> **Work to complete**
Read through the material below and find each line that has the word "more"; copy it.

> **Given data**
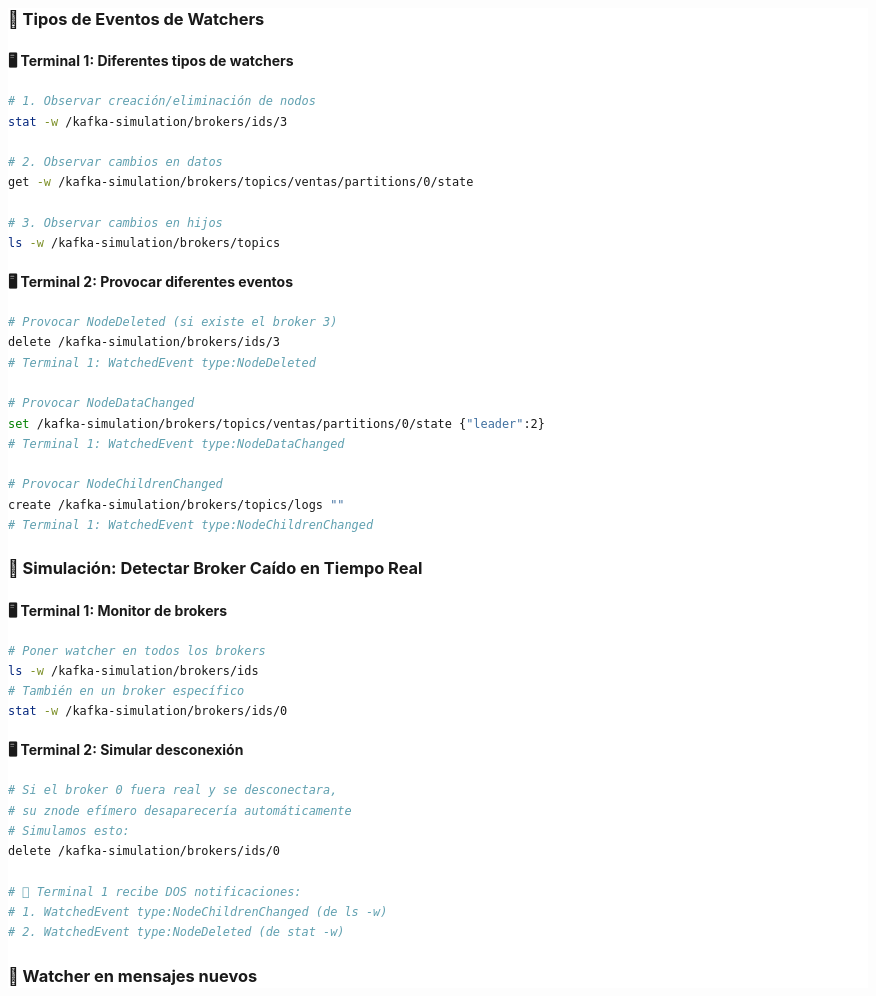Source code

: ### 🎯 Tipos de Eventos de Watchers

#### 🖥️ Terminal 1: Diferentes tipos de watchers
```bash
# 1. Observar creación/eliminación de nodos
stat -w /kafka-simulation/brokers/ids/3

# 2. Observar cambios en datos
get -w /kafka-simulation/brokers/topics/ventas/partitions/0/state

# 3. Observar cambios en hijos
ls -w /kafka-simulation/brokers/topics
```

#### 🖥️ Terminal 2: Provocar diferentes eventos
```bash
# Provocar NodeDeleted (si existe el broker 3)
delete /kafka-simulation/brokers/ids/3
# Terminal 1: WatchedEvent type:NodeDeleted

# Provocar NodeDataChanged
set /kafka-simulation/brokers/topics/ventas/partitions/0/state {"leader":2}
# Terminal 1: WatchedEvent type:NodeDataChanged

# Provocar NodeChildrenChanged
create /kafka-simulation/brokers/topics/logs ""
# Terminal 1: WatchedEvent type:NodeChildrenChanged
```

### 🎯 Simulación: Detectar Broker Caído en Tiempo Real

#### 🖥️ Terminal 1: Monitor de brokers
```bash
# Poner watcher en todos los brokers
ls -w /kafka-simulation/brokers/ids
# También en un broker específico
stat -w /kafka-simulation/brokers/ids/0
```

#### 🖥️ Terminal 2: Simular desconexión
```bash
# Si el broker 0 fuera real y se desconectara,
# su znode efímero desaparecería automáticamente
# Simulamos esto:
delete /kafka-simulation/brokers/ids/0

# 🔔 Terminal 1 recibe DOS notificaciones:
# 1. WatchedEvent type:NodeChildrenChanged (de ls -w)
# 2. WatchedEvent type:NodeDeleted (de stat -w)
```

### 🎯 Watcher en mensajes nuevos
==
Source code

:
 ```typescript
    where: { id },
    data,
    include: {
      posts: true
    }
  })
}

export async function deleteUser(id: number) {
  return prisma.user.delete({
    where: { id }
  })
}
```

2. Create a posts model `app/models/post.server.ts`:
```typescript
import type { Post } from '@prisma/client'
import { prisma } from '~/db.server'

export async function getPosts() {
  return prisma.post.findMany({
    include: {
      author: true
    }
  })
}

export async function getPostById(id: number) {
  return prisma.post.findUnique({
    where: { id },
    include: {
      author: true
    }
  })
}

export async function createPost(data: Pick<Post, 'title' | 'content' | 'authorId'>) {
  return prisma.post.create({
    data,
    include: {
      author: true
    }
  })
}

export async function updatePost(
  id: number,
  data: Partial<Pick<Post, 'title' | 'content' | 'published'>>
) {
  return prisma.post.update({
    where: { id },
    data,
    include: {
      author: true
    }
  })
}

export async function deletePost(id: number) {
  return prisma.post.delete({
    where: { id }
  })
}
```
--
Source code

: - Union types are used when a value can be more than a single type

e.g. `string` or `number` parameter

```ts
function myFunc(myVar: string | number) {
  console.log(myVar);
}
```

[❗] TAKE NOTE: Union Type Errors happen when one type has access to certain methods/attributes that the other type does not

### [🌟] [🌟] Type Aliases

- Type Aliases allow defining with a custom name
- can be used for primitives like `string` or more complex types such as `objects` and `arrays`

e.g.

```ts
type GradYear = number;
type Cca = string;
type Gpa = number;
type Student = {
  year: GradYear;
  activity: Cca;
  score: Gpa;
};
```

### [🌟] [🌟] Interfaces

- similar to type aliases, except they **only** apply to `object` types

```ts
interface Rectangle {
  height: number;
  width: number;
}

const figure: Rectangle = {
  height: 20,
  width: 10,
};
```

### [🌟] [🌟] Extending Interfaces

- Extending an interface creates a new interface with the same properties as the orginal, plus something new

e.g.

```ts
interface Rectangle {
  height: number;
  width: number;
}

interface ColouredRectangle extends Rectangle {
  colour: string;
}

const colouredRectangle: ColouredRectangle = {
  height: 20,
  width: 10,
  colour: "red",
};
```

> **Task solution**
: - Union types are used when a value can be more than a single type
- can be used for primitives like `string` or more complex types such as `objects` and `arrays`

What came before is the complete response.